Passage to read START
Dell XPS 17 review: The ultimate content creation laptop
With a giant screen and thin profile, the Dell XPS 17 is perfectly built for content creators on the go.
- Huge 17-inch screen in a relatively compact laptop
- Intel's newest 11th gen CPU and Nvidia RTX graphics
- No USB-A port and no Gigabit Ethernet
- Hybrid charging likely sacrifices a little performance
Dell's XPS 17 9710 features Intel's impressive 11th gen CPU along with an Nvidia GeForce RTX 3060 Laptop GPU with a huge 17-inch screen.
Warning: Dell’s XPS 17 9710 is no gaming laptop. If you just wrinkled your nose up in disapproval, it’s fine—from Dell’s point of view anyway. That’s because the XPS 17 9710 is seemingly designed to appeal to content creators, not those focused only on gaming.
You might have difficulty wrapping your head around the concept since gaming laptops with a higher-resolution screen typically pass as content creation laptops. We admit we thought that too, but over time, we’ve come to finally understand what Dell is doing here—very successfully too. Adobe users in particular will love this notebook.
Dell XPS 17 9710 specs
- CPU: Intel 8-core 11th gen Core i7-11800H
- GPU: Nvidia GeForce RTX 3060 Laptop @ 70 watts TGP
- RAM: 32GB DDR4/3200 in dual-channel mode
- Storage: 1TB Samsung P9A1 PCIe Gen 4 SSD (up to 2 M.2 drives)
- Battery: 97 watt hour
- Network: WiFi 6 and Bluetooth 5.1
- Panel: 17-inch touch screen with 10-bit color depth, and 3840x2400 resolution
- Webcam and biometrics: 720p IR camera with Windows Hello support and finger-print reader
- Weight and size: The laptop is 14.74 x 9.76 x 0.77 and 5.4 pounds with touch screen (4.9 pounds without) and 1 pound for 130-watt power brick.
- Ports: We’ll let the pictures do the talking but there’s four Thunderbolt 4 ports, a UHS-III SD Card reader, and a combo analog audio jack and wedge lock port which you can see below.
Passage to read END
> [What the exercise asks]
According to the laptop review, how much does the Dell XPS 17 9710 weigh with the touch screen? Answer using only the laptop review.
Provided information START
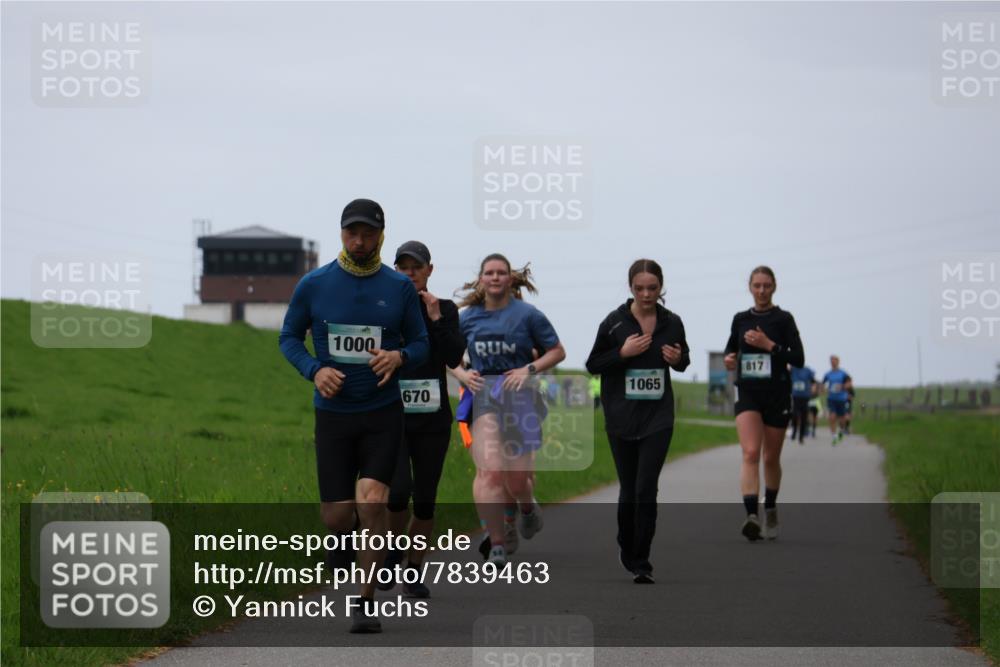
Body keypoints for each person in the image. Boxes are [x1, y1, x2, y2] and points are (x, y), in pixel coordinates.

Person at [279, 198, 429, 633]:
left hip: (382, 412)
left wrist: (399, 357)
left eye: (368, 234)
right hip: (333, 415)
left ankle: (364, 603)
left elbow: (421, 344)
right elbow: (289, 337)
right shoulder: (314, 284)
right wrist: (315, 369)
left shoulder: (398, 288)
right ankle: (341, 537)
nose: (359, 242)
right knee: (337, 515)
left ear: (381, 236)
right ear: (341, 233)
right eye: (352, 233)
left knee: (373, 500)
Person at [450, 254, 566, 566]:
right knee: (489, 471)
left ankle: (526, 507)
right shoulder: (468, 318)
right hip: (484, 396)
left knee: (516, 480)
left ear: (510, 278)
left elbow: (557, 351)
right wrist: (462, 374)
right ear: (481, 279)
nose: (495, 277)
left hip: (520, 396)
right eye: (489, 272)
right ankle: (497, 542)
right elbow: (447, 356)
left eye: (501, 272)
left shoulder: (528, 315)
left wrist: (529, 369)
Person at [585, 259, 689, 583]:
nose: (646, 294)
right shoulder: (614, 323)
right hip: (621, 416)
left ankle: (642, 561)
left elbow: (684, 360)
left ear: (661, 287)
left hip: (658, 417)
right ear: (630, 287)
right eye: (639, 288)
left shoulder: (672, 323)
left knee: (646, 488)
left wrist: (678, 359)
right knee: (629, 489)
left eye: (652, 288)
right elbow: (593, 364)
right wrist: (622, 353)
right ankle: (626, 542)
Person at [375, 241, 465, 599]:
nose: (410, 273)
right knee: (398, 492)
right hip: (392, 416)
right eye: (403, 267)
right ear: (395, 271)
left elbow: (454, 357)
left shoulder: (445, 309)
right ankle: (391, 552)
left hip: (432, 420)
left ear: (429, 270)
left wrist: (436, 319)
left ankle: (413, 570)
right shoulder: (385, 309)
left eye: (417, 267)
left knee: (425, 500)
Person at [724, 266, 804, 542]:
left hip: (777, 393)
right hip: (748, 392)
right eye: (757, 285)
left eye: (766, 285)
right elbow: (731, 349)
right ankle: (752, 516)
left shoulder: (784, 319)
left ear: (774, 287)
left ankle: (769, 507)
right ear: (749, 287)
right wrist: (730, 359)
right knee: (750, 453)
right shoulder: (740, 319)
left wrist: (769, 344)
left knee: (770, 458)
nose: (761, 291)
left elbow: (798, 358)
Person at [822, 356, 853, 444]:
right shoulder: (828, 374)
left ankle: (841, 431)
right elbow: (823, 384)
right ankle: (834, 436)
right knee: (832, 416)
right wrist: (824, 389)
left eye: (834, 361)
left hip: (842, 399)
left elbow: (850, 383)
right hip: (831, 398)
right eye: (831, 361)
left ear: (838, 362)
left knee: (842, 418)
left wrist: (843, 386)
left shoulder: (843, 373)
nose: (833, 363)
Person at [789, 364, 815, 445]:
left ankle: (801, 436)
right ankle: (794, 431)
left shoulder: (808, 370)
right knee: (795, 414)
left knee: (804, 416)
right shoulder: (793, 369)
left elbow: (813, 381)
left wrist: (812, 389)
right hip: (795, 396)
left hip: (805, 396)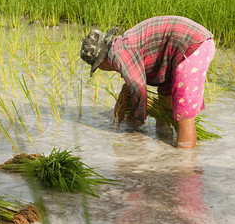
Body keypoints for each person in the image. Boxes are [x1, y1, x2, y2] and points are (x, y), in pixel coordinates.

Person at [80, 16, 215, 149]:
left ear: (101, 63)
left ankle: (185, 164)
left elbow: (138, 88)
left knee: (184, 116)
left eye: (99, 67)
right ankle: (166, 147)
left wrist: (136, 120)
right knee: (164, 103)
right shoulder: (122, 44)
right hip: (182, 49)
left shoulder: (118, 53)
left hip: (192, 46)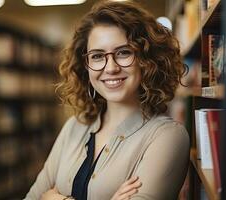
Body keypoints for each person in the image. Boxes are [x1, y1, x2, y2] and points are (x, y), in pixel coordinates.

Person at [24, 1, 190, 200]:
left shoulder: (167, 136)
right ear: (85, 65)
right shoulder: (74, 127)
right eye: (97, 56)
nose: (110, 68)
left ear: (147, 60)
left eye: (123, 52)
Provided information END
> [Exercise answer]
5.4 pounds.